## [EXERCISE PROMPT]
Please print, unchanged and on their own, the lines in the records below that run from the line containing "A: median 0.22, box" through the line containing "D: median 0.14, box", both of those lines included.

## [DATA FOR PROCESSING]

# # #

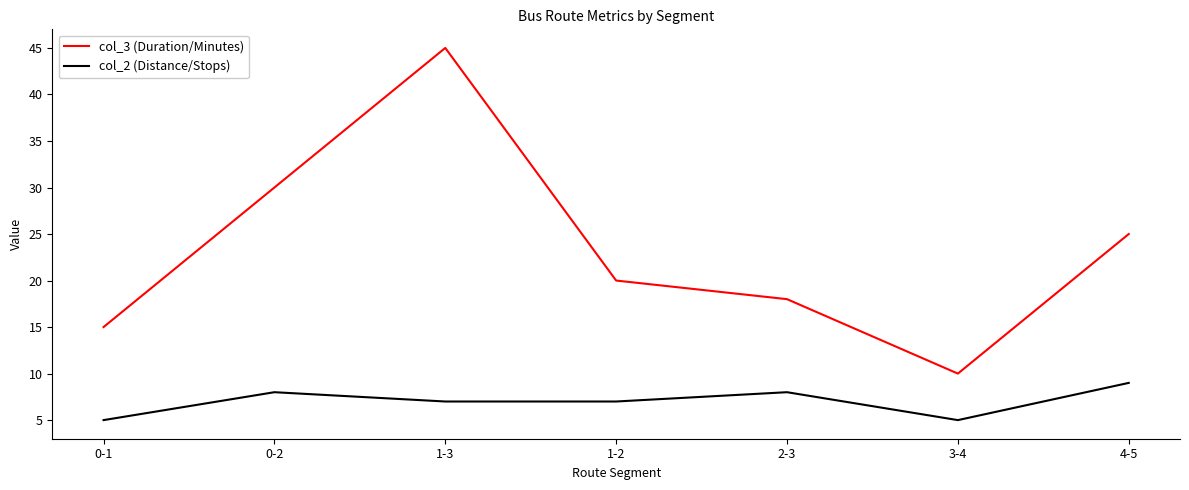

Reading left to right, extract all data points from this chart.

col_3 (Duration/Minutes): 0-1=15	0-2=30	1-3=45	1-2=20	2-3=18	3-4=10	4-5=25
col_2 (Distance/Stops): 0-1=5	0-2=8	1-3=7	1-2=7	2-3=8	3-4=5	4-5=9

# # #

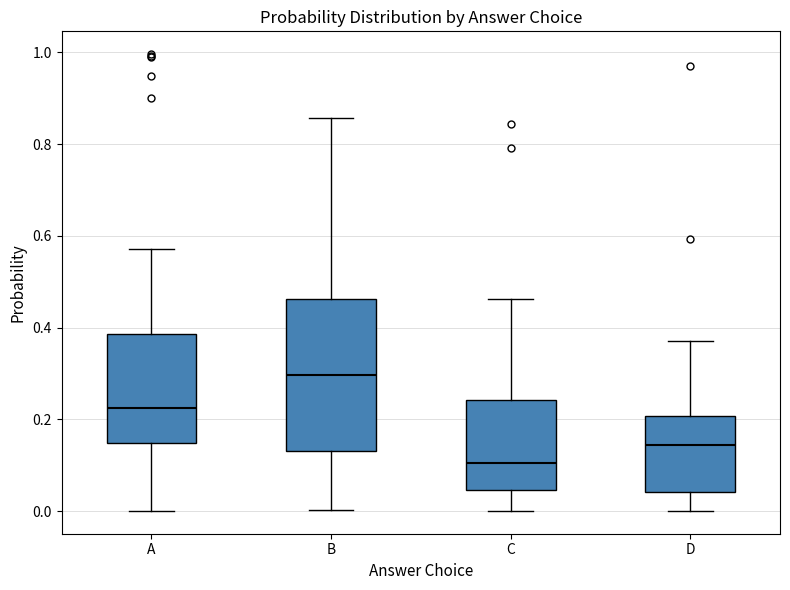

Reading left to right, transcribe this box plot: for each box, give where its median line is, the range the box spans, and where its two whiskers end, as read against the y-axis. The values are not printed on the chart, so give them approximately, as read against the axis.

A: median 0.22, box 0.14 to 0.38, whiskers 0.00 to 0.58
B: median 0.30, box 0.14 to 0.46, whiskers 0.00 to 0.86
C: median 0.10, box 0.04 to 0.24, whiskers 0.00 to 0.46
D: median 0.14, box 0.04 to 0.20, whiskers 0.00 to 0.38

# # #

## [SOLVED EXERCISE]
A: median 0.22, box 0.14 to 0.38, whiskers 0.00 to 0.58
B: median 0.30, box 0.14 to 0.46, whiskers 0.00 to 0.86
C: median 0.10, box 0.04 to 0.24, whiskers 0.00 to 0.46
D: median 0.14, box 0.04 to 0.20, whiskers 0.00 to 0.38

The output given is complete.